The dim New Deza tavern was filled to the rafters with patrons—which in this area of Grace Loray’s capital meant stream raiders. Their body odor mixed with the humidity, and as Lu ran an oily rag over an empty table close to the rear exit, she held her breath.

“We need to know if the raiders are willing to join the revolution,” her mother had instructed as she readied Lu to leave the safe house. “We’ve heard rumors they are gathering, but . . .”

“I don’t bring back rumors. I bring back information,” Lu had said, parroting the words her parents had taught her. The other children of the revolutionaries had watched her with wide eyes between the stairwell railings, and their fear straightened Lu’s spine even now.

She would bring back the right information. She would do whatever her parents needed her to do to send the Argridians back across the ocean, where they belonged.

Raiders bellowed drunkenly at a nearby table and Lu jumped, fingers clenching around the rag. She could feel the ghost of her father’s hand on her back, encouraging her to pick up any information she could grab like scraps dropped from the patrons’ plates.

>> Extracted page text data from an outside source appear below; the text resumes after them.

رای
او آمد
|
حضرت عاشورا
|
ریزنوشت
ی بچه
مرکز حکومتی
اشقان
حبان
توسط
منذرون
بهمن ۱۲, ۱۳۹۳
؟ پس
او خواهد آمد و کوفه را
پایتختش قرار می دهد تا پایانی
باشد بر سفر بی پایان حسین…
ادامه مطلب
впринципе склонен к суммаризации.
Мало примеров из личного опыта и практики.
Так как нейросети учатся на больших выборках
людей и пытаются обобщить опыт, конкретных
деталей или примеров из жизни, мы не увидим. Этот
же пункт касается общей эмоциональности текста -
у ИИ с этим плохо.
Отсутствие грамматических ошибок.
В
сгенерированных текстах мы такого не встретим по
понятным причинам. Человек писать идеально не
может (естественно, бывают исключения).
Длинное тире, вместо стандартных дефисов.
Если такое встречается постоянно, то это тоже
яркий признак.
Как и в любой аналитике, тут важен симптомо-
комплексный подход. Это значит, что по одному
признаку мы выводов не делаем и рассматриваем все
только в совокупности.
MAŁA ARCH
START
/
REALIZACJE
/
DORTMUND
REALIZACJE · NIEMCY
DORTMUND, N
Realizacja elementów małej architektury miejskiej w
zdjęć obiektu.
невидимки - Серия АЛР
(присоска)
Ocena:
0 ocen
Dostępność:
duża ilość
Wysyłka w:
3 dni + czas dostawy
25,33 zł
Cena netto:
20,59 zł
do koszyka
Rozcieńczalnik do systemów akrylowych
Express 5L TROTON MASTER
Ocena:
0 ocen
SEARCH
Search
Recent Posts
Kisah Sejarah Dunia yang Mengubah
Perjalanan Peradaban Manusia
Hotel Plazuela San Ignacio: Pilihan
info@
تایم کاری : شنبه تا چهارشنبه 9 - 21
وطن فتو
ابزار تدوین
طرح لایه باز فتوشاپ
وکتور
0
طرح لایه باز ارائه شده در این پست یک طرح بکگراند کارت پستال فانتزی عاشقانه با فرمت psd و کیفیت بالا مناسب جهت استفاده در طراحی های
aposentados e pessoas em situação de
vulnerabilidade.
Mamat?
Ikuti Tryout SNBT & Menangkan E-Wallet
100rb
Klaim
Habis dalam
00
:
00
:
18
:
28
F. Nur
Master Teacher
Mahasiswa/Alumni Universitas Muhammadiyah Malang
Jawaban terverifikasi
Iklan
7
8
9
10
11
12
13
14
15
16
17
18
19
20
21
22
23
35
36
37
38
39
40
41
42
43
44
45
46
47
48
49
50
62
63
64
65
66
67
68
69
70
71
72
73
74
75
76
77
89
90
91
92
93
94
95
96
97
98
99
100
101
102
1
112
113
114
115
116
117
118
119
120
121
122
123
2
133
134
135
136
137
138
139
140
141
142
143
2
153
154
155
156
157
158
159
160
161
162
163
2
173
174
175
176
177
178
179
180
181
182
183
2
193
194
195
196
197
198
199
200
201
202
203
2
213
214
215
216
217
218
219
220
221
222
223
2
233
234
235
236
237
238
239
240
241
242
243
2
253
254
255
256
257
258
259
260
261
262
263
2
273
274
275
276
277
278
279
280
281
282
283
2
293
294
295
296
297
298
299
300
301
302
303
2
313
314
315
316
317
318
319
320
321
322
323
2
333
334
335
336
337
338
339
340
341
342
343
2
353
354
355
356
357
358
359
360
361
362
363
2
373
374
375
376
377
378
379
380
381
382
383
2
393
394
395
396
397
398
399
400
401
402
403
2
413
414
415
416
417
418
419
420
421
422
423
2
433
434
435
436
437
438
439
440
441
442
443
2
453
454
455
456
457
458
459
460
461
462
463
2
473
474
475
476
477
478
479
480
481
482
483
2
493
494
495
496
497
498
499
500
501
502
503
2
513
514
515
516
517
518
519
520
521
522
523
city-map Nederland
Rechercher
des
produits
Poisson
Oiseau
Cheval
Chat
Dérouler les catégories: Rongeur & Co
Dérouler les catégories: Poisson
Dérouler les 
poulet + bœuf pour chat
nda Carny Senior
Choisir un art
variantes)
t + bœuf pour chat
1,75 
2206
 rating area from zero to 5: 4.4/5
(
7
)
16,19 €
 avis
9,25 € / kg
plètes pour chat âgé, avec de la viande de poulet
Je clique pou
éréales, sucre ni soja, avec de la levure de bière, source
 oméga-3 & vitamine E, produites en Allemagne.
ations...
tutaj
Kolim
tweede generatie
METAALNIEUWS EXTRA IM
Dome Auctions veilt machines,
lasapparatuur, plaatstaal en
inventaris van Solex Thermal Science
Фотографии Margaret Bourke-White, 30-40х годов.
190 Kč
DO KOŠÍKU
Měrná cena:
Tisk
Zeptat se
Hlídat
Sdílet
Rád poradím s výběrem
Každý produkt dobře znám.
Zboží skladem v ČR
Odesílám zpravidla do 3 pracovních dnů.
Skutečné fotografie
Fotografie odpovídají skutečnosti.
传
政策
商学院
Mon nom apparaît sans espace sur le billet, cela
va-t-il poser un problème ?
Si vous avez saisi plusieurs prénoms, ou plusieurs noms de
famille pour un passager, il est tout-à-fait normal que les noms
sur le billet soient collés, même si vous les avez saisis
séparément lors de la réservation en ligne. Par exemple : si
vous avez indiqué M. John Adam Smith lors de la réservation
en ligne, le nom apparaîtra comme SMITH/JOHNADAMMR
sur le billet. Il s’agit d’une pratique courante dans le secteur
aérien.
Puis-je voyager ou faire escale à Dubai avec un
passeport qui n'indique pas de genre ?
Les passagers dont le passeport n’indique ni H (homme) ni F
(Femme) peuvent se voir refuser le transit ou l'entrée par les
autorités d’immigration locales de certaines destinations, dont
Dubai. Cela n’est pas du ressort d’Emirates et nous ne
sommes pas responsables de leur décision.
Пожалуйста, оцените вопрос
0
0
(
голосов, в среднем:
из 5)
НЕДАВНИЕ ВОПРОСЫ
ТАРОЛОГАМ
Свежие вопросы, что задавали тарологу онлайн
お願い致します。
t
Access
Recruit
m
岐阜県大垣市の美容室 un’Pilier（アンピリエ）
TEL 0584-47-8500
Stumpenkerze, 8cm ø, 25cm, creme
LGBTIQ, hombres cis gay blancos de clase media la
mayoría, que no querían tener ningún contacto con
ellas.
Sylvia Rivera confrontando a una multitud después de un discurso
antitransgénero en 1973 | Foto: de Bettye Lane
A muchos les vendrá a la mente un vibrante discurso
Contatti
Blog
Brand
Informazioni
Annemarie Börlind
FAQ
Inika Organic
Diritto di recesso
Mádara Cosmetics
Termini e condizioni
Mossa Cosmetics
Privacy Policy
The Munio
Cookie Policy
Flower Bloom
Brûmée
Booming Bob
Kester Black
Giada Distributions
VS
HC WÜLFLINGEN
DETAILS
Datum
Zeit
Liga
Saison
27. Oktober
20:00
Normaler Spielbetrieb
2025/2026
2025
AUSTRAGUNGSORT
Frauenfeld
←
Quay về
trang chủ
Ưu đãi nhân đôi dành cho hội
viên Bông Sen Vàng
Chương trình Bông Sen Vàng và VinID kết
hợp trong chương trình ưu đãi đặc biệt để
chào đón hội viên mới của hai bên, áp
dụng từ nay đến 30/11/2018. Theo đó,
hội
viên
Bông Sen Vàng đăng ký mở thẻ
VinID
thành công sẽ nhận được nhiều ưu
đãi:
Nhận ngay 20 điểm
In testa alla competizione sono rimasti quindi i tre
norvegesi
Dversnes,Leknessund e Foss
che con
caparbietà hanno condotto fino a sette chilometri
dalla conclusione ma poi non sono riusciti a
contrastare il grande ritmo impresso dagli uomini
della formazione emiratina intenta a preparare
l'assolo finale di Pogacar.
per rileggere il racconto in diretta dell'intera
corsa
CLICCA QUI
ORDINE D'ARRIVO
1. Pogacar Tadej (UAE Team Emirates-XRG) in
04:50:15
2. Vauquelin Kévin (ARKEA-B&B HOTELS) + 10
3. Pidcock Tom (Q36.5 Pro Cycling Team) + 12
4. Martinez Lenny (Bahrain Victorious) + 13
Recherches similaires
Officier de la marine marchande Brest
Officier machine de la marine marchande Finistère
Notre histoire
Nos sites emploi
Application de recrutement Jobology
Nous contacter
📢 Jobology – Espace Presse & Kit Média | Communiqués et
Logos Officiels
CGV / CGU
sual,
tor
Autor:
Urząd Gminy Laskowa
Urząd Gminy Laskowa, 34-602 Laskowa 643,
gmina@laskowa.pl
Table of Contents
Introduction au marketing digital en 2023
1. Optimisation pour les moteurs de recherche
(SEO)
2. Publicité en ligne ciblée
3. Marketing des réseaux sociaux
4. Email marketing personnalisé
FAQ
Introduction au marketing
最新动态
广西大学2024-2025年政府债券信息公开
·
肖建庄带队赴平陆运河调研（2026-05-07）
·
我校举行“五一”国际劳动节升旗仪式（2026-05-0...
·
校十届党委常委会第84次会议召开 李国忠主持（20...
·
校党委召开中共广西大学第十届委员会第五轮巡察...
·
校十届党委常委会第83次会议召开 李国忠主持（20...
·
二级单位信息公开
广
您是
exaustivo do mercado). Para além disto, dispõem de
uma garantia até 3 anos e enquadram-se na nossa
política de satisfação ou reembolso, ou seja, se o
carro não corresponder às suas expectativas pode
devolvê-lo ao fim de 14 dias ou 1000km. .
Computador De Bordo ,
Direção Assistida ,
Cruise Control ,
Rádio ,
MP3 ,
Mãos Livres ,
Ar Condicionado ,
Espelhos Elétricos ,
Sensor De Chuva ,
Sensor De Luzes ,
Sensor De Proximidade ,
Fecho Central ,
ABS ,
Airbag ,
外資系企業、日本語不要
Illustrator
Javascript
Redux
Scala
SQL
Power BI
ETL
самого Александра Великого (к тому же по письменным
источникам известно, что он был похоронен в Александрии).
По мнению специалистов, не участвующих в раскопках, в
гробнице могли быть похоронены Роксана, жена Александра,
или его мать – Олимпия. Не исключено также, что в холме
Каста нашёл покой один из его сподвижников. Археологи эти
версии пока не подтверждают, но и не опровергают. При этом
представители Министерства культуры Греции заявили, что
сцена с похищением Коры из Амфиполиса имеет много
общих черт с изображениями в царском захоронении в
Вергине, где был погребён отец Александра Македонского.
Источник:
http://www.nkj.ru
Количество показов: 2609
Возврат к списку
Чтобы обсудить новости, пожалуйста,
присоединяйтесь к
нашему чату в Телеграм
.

One table seemed to be the focus of the room’s attention. The other raiders cut their eyes to it every so often, keeping their weapons handy and their postures alert.

Lu eased closer to that table, wiping her rag on the bar along the back wall.

“Which way you leanin’?” asked a pale man with sharp blue eyes, crocodile-skin bracers, and wooden toggles in his blond beard. “The rebels been pesterin’ you too, huh?”

“Can’t get rid of them,” said a round man with golden-brown skin and wide, dark eyes. Lu saw a tattoo on his cheek—two vertical dots over two horizontal ones.

That was a symbol of the four gods worshipped by the Mainland country of Tuncay. And Lu had seen people like the blond man all over New Deza, the center of the territory that the Mecht stream raider syndicate had claimed on Grace Loray.

When settlers first arrived, this empty jungle island, so far from the Mainland, had sat unclaimed by any king or emperor for more than a century. It was a place of possibility and freedom—until Argrid made the island its colony.

Four raider syndicates arose in response, made up of the immigrants from the other countries who called Grace Loray home: the Mechtlands, Tuncay, Emerdon, and Grozda. The separate syndicates protected their own from Argrid with blood and pistols, Lu’s parents said—but the revolution was about all the groups on Grace Loray starting their own country together. And until now, the raiders hadn’t wanted to unify.

But Lu was looking at people from two of the four syndicates, talking with each other.

Her pulse galloped.

“The Church has burnin’s up at their missions. Burn the plants; burn the people,” the Tuncian was saying. He took a swig from a stein. “I knew Argrid’d go and turn on us, but what’s stopping the revolutionaries from overthrowing Argrid and ruling Grace Loray just as bad?”

“I don’t trust ’em.” The Mecht raider stood and slammed his fist on the table, sending his own stein of ale toppling in a waterfall of amber liquid. “I’d rule Grace Loray better than any revolutionaries. Us Mecht raiders should take control!”